WHAT TO WORK ON -
Scan the listing below for the string "your" and copy each line where it turns up.

RECORDS TO USE -
++++++
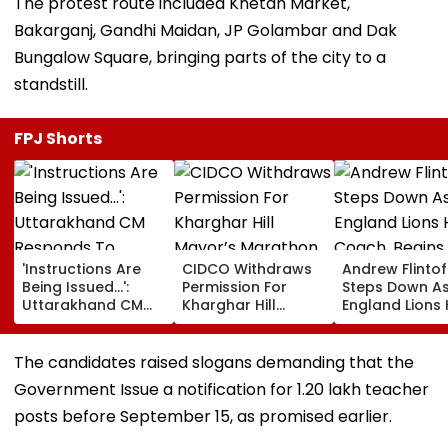
The protest route included Khetan Market,
Bakarganj, Gandhi Maidan, JP Golambar and Dak
Bungalow Square, bringing parts of the city to a
standstill.
FPJ Shorts
'Instructions Are
CIDCO Withdraws
Andrew Flintof
Being Issued...':
Permission For
Steps Down A
Uttarakhand CM
Kharghar Hill
England Lions
Responds To
Mayor’s Marathon
Coach, Begin
Rishabh Pant's
Over Monsoon
Chapter With
Land Plea, Assures
Safety Risks
Sydney Thunde
The candidates raised slogans demanding that the
All Possible Help
Big Bash Leag
Government Issue a notification for 1.20 lakh teacher
posts before September 15, as promised earlier.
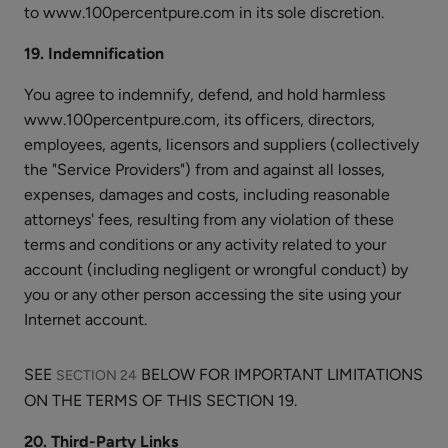
to www.100percentpure.com in its sole discretion.
19. Indemnification
You agree to indemnify, defend, and hold harmless
www.100percentpure.com, its officers, directors,
employees, agents, licensors and suppliers (collectively
the "Service Providers") from and against all losses,
expenses, damages and costs, including reasonable
attorneys' fees, resulting from any violation of these
terms and conditions or any activity related to your
account (including negligent or wrongful conduct) by
you or any other person accessing the site using your
Internet account.
SEE
BELOW FOR IMPORTANT LIMITATIONS
SECTION 24
ON THE TERMS OF THIS SECTION 19.
20. Third-Party Links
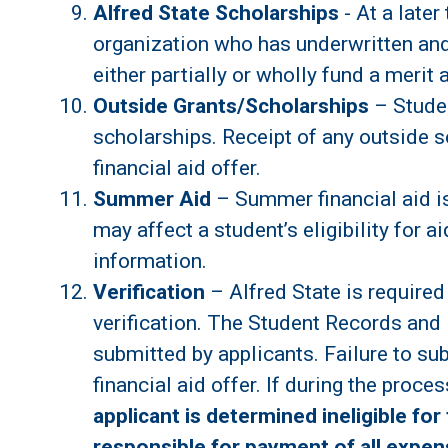
Alfred State Scholarships
- At a later
organization who has underwritten and
either partially or wholly fund a merit 
Outside Grants/Scholarships
– Studen
scholarships. Receipt of any outside so
financial aid offer.
Summer Aid
– Summer financial aid is
may affect a student’s eligibility for 
information.
Verification
– Alfred State is required
verification. The Student Records and 
submitted by applicants. Failure to su
financial aid offer. If during the proc
applicant is determined ineligible for 
responsible for payment of all expens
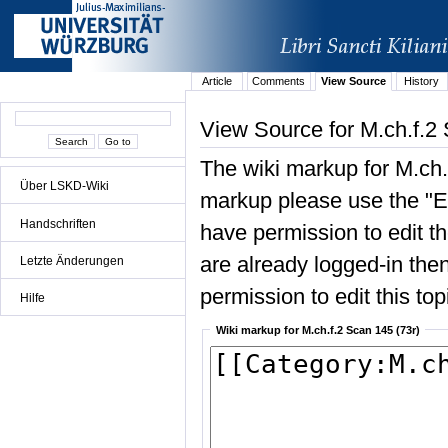
Article
Comments
View Source
History
View Source for M.ch.f.2 
The wiki markup for M.ch.
Über LSKD-Wiki
markup please use the "Edi
Handschriften
have permission to edit the
are already logged-in then
Letzte Änderungen
permission to edit this top
Hilfe
Wiki markup for M.ch.f.2 Scan 145 (73r)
++++++
WRITTEN SOLUTION -
terms and conditions or any activity related to your
you or any other person accessing the site using your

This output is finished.